Semi-Markov Processes in Open Quantum Systems. II. Counting Statistics with Resetting

TL;DR

This paper extends semi-Markov process methods to include resetting in open quantum systems, enabling calculation of counting statistics despite the complexity introduced by resets and wave function collapses.

Contribution

It introduces a novel approach to derive counting statistics in reset quantum systems using survival and waiting-time distributions, along with a continuous-time cloning algorithm for large-deviation analysis.

Findings

Derived exact tilted matrix equation for reset quantum systems

Demonstrated methods on quantum optics systems

Enabled counting statistics without explicit quantum operator inputs

Abstract

A semi-Markov process method for obtaining general counting statistics for open quantum systems is extended to the scenario of resetting.

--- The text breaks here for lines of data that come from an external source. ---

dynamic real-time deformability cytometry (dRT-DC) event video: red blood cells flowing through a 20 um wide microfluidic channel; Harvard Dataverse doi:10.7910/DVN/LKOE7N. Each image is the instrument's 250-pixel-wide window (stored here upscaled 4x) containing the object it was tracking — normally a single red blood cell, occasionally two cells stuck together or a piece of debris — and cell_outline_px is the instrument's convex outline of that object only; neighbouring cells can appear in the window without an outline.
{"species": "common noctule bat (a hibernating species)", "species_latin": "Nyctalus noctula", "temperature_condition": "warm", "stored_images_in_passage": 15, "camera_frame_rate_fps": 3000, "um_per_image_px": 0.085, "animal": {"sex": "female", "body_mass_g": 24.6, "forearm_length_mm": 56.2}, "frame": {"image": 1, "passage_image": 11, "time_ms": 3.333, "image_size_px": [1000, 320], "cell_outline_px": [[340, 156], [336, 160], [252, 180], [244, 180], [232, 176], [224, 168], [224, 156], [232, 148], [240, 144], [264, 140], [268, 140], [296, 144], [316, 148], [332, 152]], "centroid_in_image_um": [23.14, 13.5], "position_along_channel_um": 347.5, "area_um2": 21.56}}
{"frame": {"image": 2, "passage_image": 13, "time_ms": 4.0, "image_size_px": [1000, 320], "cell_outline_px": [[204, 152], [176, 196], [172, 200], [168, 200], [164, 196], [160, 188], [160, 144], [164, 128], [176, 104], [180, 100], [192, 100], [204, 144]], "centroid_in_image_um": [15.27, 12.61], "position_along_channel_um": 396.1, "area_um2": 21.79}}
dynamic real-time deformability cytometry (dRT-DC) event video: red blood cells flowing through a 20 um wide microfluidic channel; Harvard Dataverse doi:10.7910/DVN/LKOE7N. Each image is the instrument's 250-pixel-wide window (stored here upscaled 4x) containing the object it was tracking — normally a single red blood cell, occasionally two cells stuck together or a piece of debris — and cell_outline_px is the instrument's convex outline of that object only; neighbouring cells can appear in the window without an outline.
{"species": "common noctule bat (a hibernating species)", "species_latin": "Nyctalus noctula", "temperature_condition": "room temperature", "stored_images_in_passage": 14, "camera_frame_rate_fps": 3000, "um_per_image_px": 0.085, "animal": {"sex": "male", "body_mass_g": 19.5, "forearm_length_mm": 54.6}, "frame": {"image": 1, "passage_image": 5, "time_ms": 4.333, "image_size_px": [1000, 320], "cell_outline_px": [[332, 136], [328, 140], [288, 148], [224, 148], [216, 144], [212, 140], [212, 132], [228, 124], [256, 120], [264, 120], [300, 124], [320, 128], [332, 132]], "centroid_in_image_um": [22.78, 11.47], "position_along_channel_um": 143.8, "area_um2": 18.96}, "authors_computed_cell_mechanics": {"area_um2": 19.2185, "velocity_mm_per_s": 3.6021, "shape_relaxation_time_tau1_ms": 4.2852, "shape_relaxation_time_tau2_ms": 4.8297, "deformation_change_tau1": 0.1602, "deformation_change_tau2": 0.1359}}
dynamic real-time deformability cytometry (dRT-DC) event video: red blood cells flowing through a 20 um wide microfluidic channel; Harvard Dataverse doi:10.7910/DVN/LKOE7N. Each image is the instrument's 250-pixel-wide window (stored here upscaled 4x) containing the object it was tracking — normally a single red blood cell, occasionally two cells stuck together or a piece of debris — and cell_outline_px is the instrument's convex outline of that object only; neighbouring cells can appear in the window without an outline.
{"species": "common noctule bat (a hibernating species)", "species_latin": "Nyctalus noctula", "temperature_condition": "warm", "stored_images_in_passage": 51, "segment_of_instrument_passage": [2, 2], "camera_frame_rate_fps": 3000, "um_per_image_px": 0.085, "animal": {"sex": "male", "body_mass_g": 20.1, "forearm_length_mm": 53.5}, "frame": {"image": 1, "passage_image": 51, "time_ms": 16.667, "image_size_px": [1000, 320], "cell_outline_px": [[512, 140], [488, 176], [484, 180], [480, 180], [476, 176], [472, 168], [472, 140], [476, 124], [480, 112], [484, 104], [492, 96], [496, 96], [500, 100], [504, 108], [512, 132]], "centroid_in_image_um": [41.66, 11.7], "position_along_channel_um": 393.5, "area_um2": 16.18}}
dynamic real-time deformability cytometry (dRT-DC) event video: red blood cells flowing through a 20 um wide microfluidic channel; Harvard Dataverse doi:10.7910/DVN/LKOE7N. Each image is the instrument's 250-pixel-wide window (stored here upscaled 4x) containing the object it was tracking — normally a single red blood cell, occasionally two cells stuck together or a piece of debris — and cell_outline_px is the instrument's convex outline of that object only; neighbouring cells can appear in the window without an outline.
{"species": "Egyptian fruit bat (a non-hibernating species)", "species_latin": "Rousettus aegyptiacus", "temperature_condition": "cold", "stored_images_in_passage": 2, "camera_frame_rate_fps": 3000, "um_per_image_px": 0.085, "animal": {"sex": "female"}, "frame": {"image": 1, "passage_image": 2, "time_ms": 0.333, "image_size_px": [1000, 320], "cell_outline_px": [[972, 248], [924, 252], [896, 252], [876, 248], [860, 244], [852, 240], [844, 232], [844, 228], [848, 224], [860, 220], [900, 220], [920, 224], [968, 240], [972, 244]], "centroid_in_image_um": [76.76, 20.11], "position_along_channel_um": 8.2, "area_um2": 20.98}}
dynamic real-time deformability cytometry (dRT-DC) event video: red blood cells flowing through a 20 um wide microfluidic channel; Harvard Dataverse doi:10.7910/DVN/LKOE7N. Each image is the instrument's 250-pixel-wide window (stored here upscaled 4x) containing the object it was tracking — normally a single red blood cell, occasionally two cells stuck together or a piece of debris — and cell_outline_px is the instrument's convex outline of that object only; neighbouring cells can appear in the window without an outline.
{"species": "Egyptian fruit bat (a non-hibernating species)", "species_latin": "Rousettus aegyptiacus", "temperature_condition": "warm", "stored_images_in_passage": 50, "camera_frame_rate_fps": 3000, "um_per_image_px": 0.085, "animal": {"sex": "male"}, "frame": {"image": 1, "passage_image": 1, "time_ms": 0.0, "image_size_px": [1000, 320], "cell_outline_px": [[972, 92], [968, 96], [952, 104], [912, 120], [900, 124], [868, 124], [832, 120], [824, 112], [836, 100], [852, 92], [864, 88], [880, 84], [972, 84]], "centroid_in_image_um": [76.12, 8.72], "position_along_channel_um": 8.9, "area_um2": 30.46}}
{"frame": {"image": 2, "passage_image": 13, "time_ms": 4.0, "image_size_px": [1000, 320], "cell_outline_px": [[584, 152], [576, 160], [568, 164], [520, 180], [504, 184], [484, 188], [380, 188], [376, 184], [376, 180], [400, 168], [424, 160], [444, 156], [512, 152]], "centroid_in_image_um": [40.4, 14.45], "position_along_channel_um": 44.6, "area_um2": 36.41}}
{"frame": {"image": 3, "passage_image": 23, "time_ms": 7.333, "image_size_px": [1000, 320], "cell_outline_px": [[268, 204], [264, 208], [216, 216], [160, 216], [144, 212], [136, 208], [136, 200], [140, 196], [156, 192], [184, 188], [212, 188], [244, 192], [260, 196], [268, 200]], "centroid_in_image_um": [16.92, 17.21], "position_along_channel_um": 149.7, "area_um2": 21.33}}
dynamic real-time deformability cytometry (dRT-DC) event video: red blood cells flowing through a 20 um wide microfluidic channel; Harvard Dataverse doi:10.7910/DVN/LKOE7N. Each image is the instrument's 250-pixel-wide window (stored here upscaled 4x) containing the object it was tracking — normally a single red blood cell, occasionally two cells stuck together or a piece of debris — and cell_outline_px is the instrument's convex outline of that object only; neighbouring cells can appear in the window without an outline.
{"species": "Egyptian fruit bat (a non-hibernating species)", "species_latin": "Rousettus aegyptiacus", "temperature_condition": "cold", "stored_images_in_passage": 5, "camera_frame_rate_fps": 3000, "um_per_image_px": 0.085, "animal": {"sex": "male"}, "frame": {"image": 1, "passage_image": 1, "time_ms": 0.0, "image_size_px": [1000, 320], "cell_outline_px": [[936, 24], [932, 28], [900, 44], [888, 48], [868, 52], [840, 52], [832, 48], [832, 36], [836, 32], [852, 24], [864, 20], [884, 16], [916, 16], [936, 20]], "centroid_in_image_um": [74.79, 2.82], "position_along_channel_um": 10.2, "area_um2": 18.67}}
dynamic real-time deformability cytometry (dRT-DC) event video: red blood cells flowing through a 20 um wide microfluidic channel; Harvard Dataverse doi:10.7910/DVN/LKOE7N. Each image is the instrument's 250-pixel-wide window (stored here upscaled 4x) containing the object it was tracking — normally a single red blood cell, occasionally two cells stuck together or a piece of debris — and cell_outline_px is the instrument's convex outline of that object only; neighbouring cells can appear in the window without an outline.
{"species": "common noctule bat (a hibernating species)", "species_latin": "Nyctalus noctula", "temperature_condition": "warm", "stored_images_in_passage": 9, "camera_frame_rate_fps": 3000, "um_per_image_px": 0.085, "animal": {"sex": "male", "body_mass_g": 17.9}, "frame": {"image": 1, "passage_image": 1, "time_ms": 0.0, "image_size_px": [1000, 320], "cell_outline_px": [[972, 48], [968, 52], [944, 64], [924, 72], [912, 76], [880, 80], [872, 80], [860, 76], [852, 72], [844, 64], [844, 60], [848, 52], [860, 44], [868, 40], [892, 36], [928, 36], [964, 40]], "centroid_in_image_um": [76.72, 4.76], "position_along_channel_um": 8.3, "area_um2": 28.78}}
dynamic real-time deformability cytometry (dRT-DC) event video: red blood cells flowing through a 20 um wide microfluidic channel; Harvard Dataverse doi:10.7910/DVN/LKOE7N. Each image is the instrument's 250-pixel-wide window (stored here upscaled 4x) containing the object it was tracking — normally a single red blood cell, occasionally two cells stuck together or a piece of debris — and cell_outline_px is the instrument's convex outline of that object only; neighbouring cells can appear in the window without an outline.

The simultaneous presence of random resets and wave function collapses means that the quantum jump trajectories are no longer semi-Markov. However, focusing on trajectories and using simple probability formulas, general counting statistics can still be constructed from reset-free statistics. An exact tilted matrix equation is also obtained. The inputs of these methods are the survival distributions and waiting-time density distributions instead of quantum operators. In addition, a continuous-time cloning algorithm is introduced to simulate the large-deviation properties of open quantum systems. Several quantum optics systems are used to demonstrate these results.